2016 Jo Cline Memorial Astronomy Lecture
Cline Observatory, GTCC
How to Find an Inhabited Exoplanet
A free public lecture by Dr. David Charbonneau, Exoplanet researcher from the Department of Astronomy at Harvard University and the Harvard-Smithsonian Center for Astrophysics
Friday, 23 September 2016, 7:30 p.m.,
Koury Auditorium, GTCC, Jamestown
Cline Observatory will be open after the talk, weather permitting
Over the past two decades, astronomers have discovered thousands of planet candidates around other stars. Join us as one of the pioneering scientists in the field shares the details of this exciting research.
About the Talk: The NASA Kepler Mission taught us that Earth-sized planets are commonplace throughout the Galaxy. But did life take root on any of these distant worlds? Using upcoming large telescopes, astronomers will search the atmospheres of Earth-like planets for the telltale chemical fingerprints of life.
About the Speaker: David Charbonneau is a Professor of Astronomy at Harvard University. His research focuses on the discovery and characterization of planets orbiting other stars, with the ultimate goal of identifying inhabited worlds. He was the first to observe a planet eclipse its parent star; this method, known as transits, is now the means by which most planets outside the solar system have been identified. He also developed the first methods which astronomers use to study the atmospheres of these distant worlds. He currently directs the MEarth Project, which aims to find the first habitable exoplanet that can be searched for the chemical signatures of life, and the Aliens Earths Initiative, an interdisciplinary collaboration that develops the tools with which to undertake that characterization. He was a member of the NASA Kepler Mission, and he is a co-investigator in the upcoming NASA TESS Mission, scheduled for launch in 2017.

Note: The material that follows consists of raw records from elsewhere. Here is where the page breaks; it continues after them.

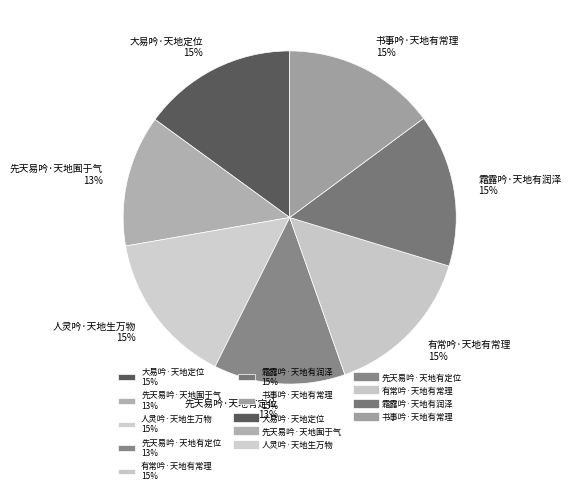

Count the number of slices in the pie.

7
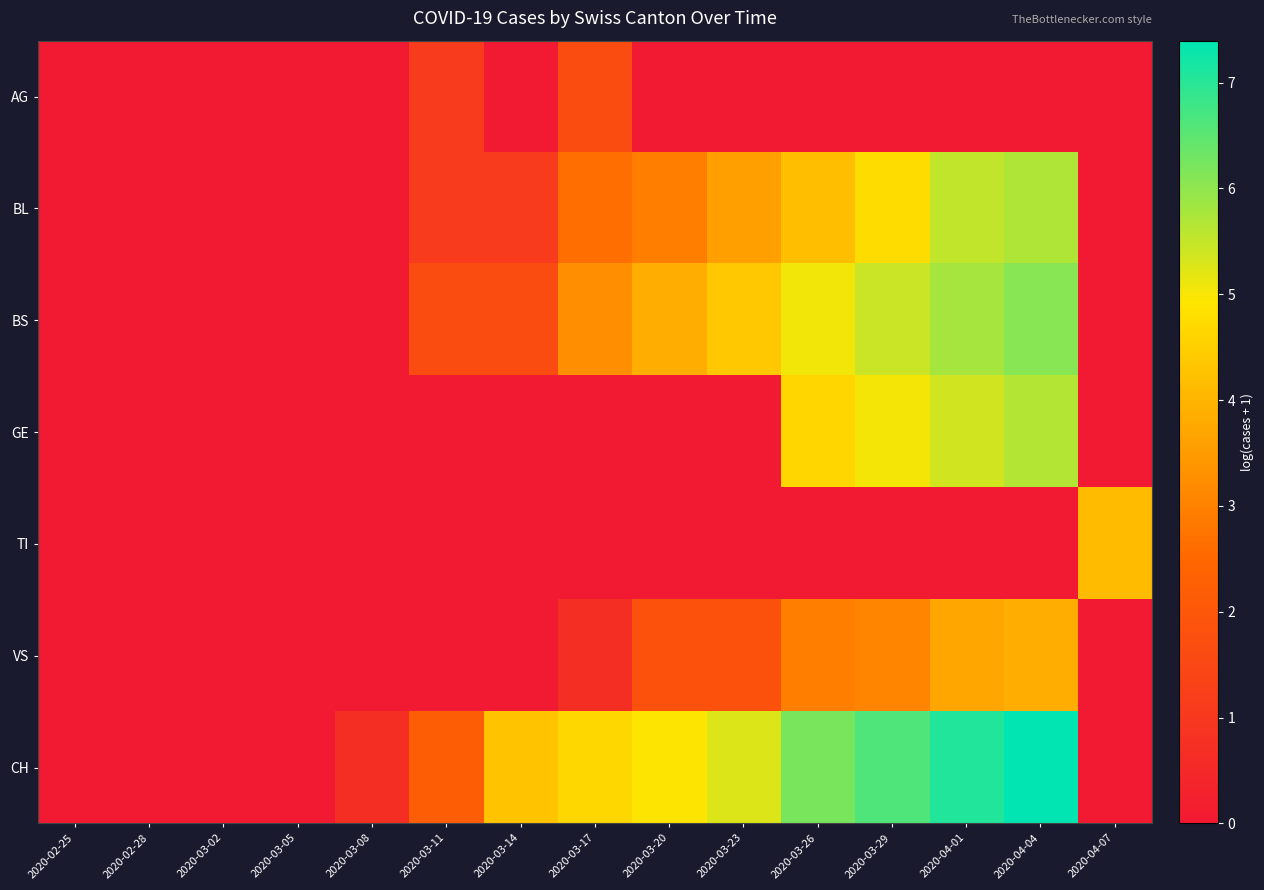

What is the spread (max minus min) of values at 2020-04-07?

4.1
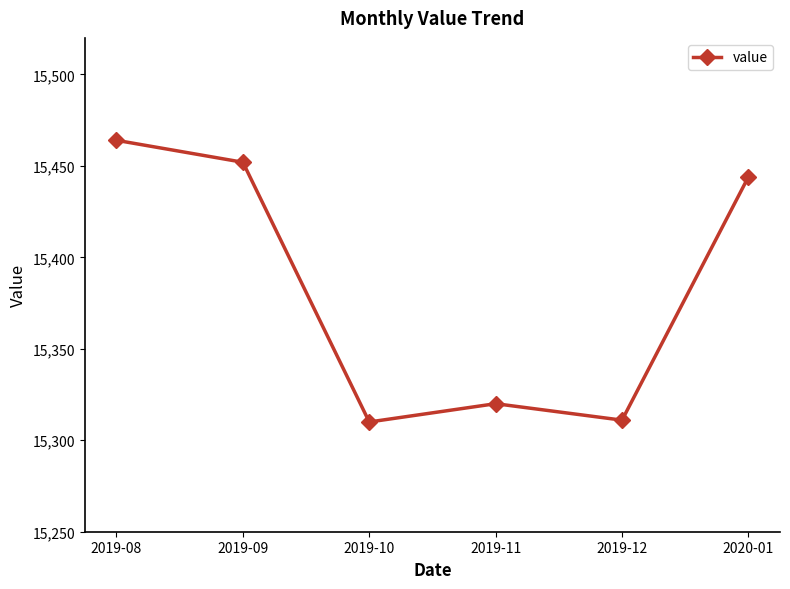

What is the difference between the values at 2019-09 and 2019-11?

132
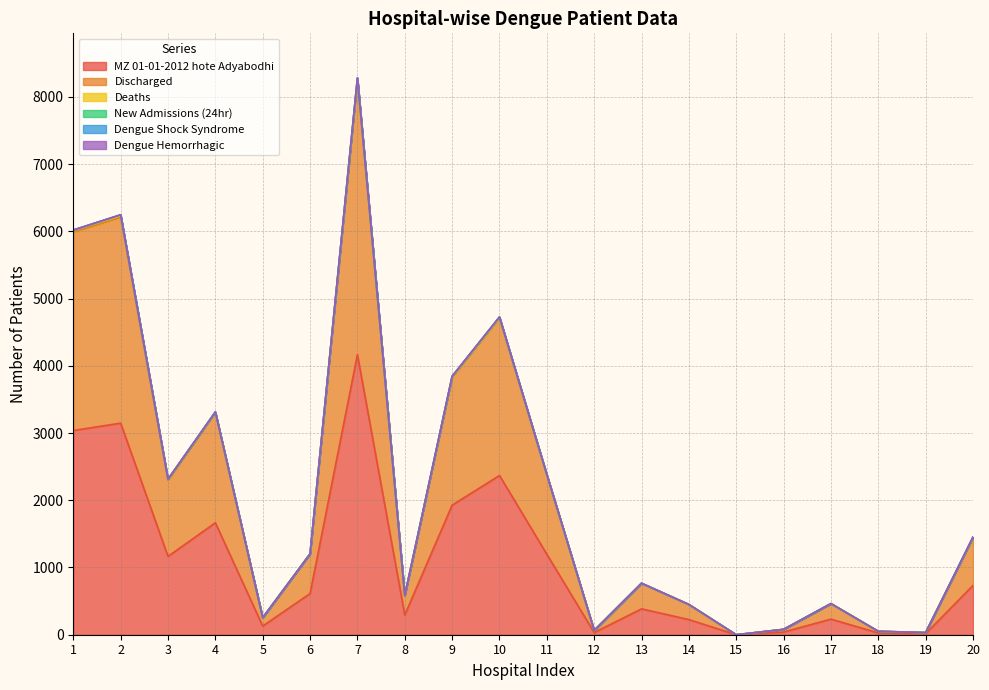

Does the chart display data point markers on the line(s)?

No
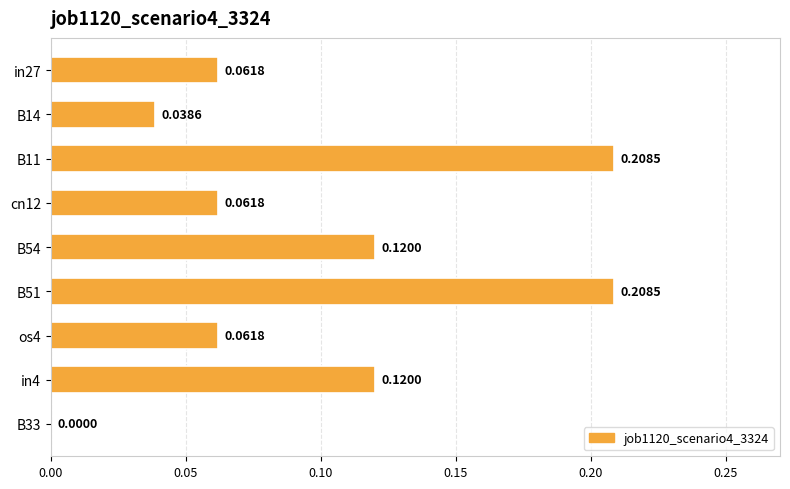

Which has a higher value, B14 or in4?

in4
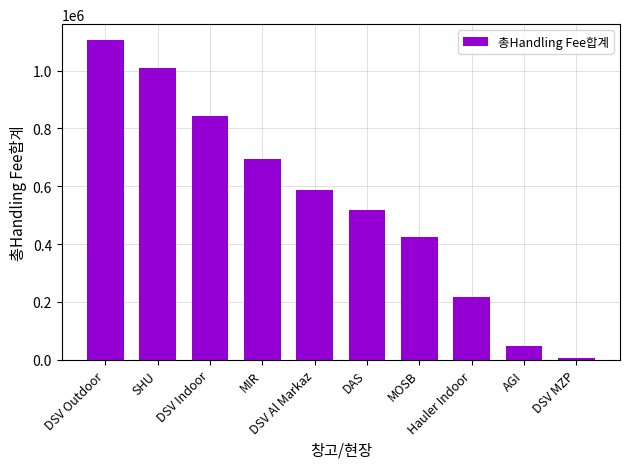

Where does the data first go above 586017?

DSV Outdoor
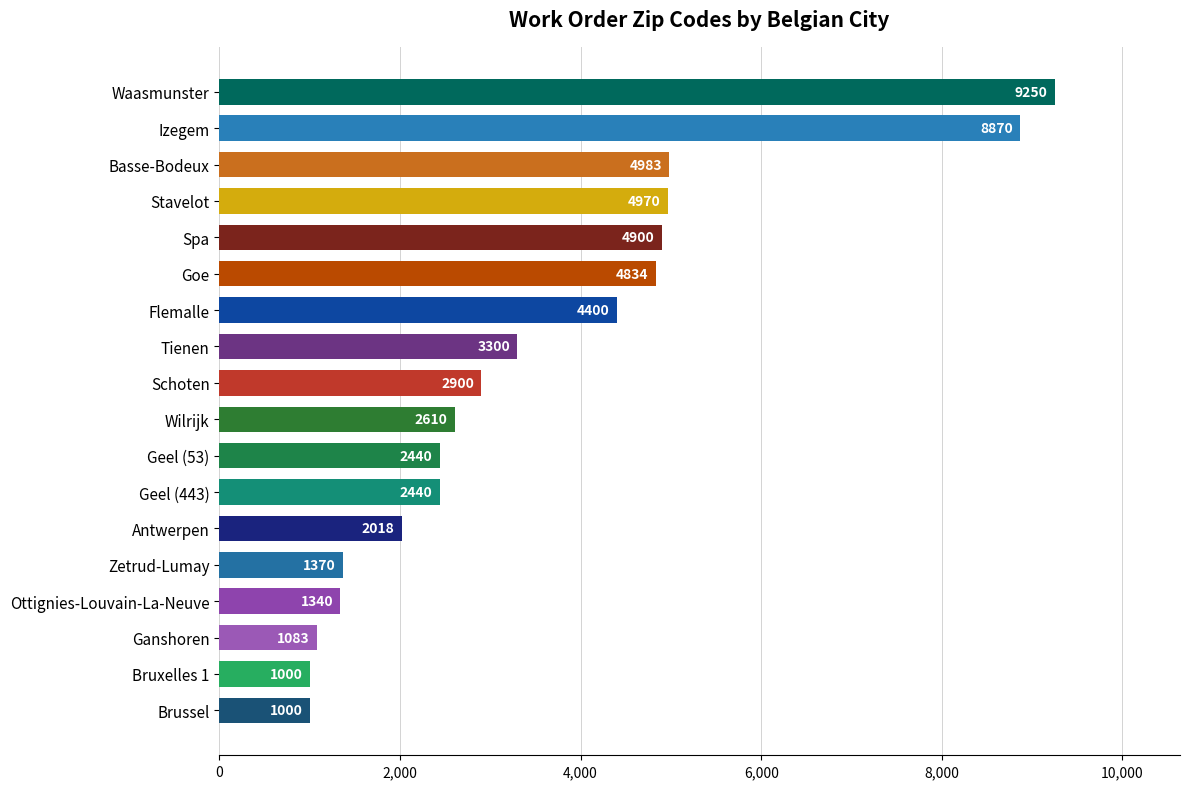

What is the minimum value shown in the chart?

1000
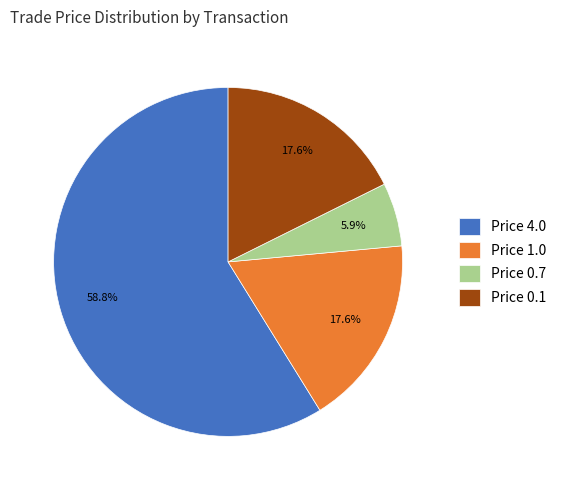

Do Price 1.0 and Price 4.0 together represent more than half of the pie?

Yes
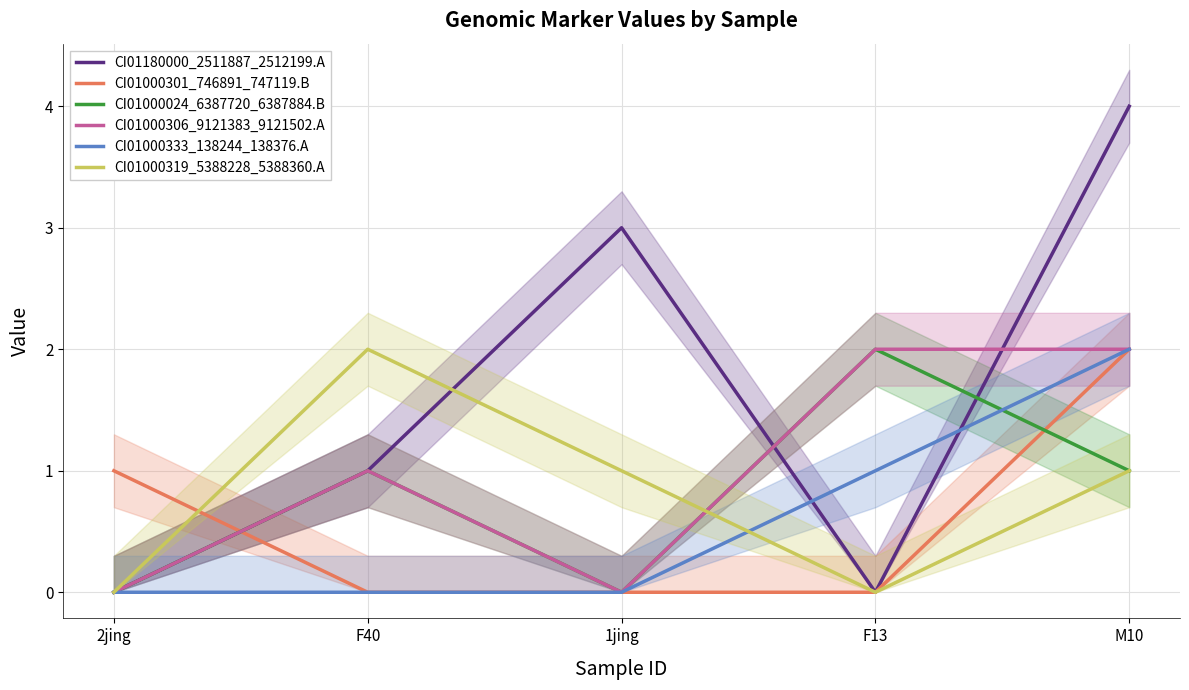

True or false: CI01000306_9121383_9121502.A has more than 1 points higher than both neighbors.

False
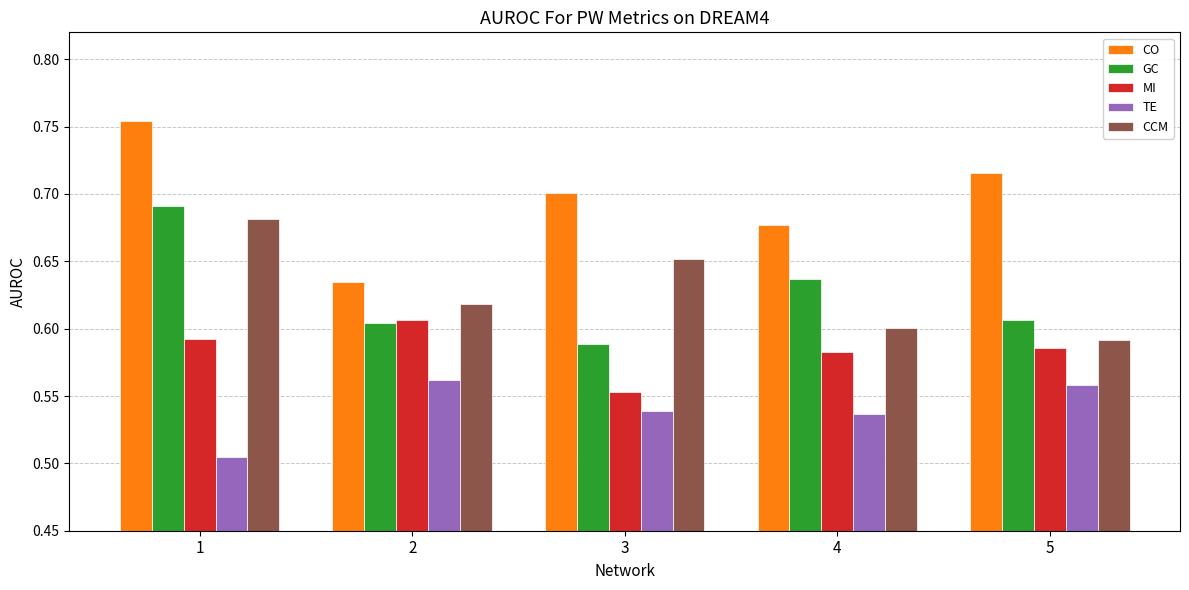

The GC series shows 0.9 at 3. True or false?

False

Dr. Charbonneau completed his PhD at Harvard in 2001. He spent 3 years as the Millikan Postdoctoral Fellow at Caltech before returning to Harvard. He has received numerous awards for his research accomplishments, including the Waterman Award (the NSF’s top prize for a scientist under the age of 35), the NASA Medal for Exceptional Scientific Achievement, and he was named 2007 Scientist of the Year by Discover Magazine. In recognition of his commitment to teaching, he was recently named Harvard College Professor.
Fall Astronomy Day Lecture Directions
If you have any questions please contact Tom English – 336-334-4822 x50023
The Cline Observatory Astronomy Day Lecture is held each fall, featuring a prominent researcher in astronomy, astrophysics, or planetary science. Follow this link to see a list of Past Lecturers.
North Carolina Astronomers’ Meeting (NCAM)
Cline Observatory also hosts the annual technical meeting of NC astronomers in association with Fall Astronomy Day. This event is open to professional astronomers and their students. This year’s edition of NCAM will be held on Saturday, 24 September 2016.